A great story

Life is outrageous. Life is unbelievable. Life is drudgery. Life can be all of those things and more.
Story is the outrageous and unbelievable without the drudgery, without the breakfast cereal, the ‘hello, how are you this morning,’ and ‘how does your garden grow?’ unless, of course, the cereal is laced with arsenic, the hello is from a serial killer or the garden hides a body. In other words, unless they are vital to the telling of your story.
Keep your story moving. Match the pace to the story. Don’t slow it with unnecessary words, beautiful though they may be, if they don’t progress the story, they don’t belong in it.

Strip every sentence

A great writer is that way by intention.

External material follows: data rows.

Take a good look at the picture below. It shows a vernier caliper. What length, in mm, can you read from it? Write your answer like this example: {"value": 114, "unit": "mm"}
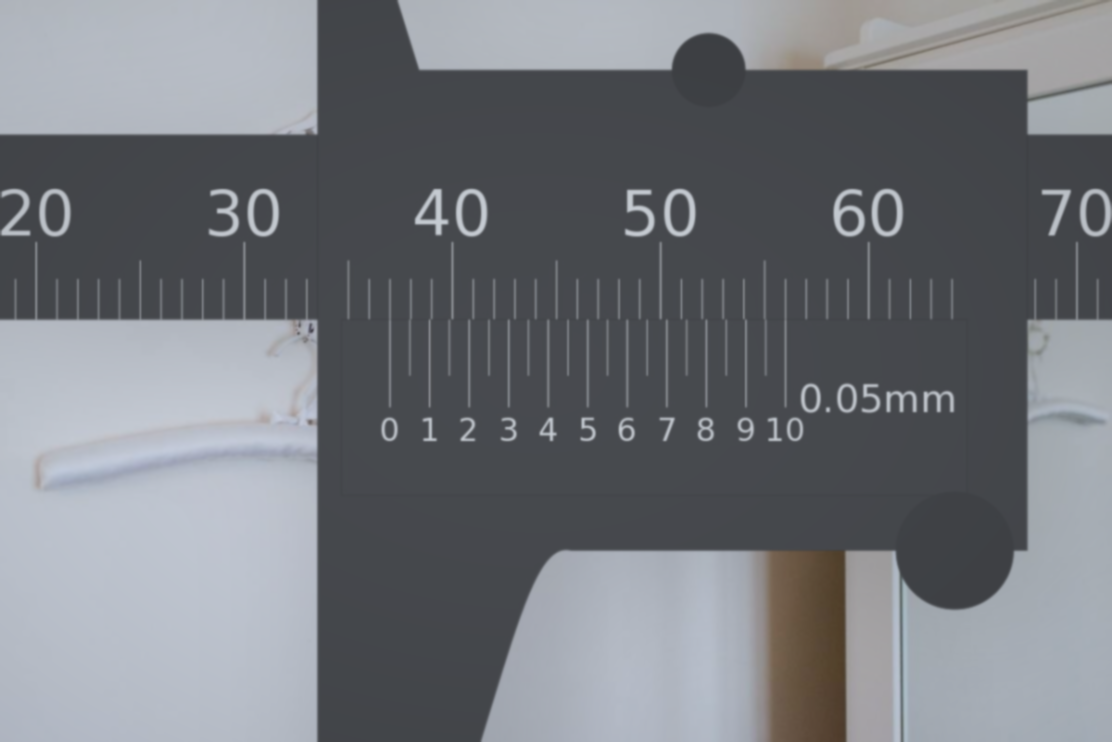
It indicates {"value": 37.0, "unit": "mm"}
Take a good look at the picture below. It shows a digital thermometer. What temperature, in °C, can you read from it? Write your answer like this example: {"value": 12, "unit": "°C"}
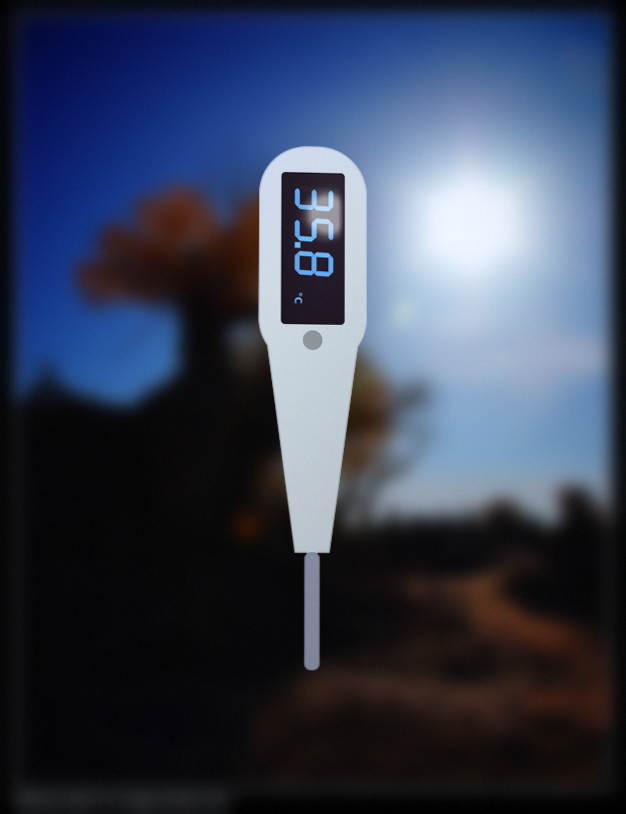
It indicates {"value": 35.8, "unit": "°C"}
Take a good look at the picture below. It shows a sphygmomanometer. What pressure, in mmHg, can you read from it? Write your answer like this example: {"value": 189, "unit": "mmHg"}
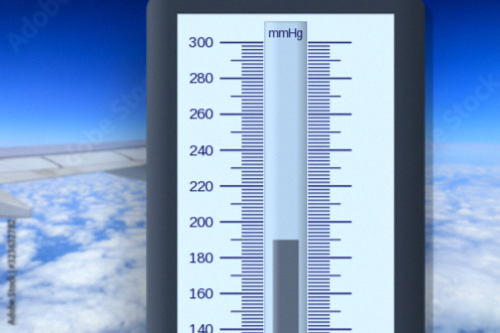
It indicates {"value": 190, "unit": "mmHg"}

Each word is carefully selected to create just the right mood and atmosphere. Clarity and ambiguity are never left to chance but are by deliberate choice.

Weed out the unnecessary, the showy, the waffling and the cutesy words and phrases which cloud the issue skies and leave only the best.

Make every word earn its place in your manuscript, preferably with more than one reason for its particular use over another, more general, less specific word. The choice of sound, sense and sensitivity are chosen with the reader in mind rather than the writer. Less show, more beauty.


Listen to what you write

One of the easiest and most effective revision methods must be to read your words aloud. Should you stumble over the words, if they don’t have a pleasing rhythm, cadence and flow, mark them and go back to them.

Anywhere there is an awkward clunkiness, where the mood of the words is not as you intended, if they don’t touch the heart as you envisioned when you drafted them, go back and look at them with a critical eye rewording the passage.

Develop a more sensitive ear by reading great writing, listening to the words and the music they create in your mind.

For more information: https://www.writermag.com/improve-your-writing/poetry/writing-rhythm/

Words are alive

Emerson was reportedly speaking of Michel de Montaigne, a sixteenth-century Frenchman and his literary idol. “The sincerity and marrow of the man reaches to his sentences. I know not anywhere the book that seems less written. It is the language of conversation transferred to a book. Cut these words, and they would bleed; they are vascular and alive. One has the same pleasure in it that we have in listening to the necessary speech of men about their work, when any unusual circumstance give momentary importance to the dialogue.”

A great writer appears on the page in a voice as individual and distinctive as his or her thoughts. Relax into your voice. Be your unique self, open your heart and let your voice shine.

Make it clearer and closer

Have you ever become so immersed in a book that you became oblivious to everything else? Has a story grabbed you and not let go until you got to ‘The End’? Reality recedes when you dive deep enough to live in a story world, hearing, seeing, feeling and smelling it as if it is happening to you. Storytelling like this will bring readers back to your books.

Especially in romantic fiction, deepening point of view is effective for pulling your reader so far in that they feel as if they experience the story. Look for anything which could obscure or put distance between the reader and the story.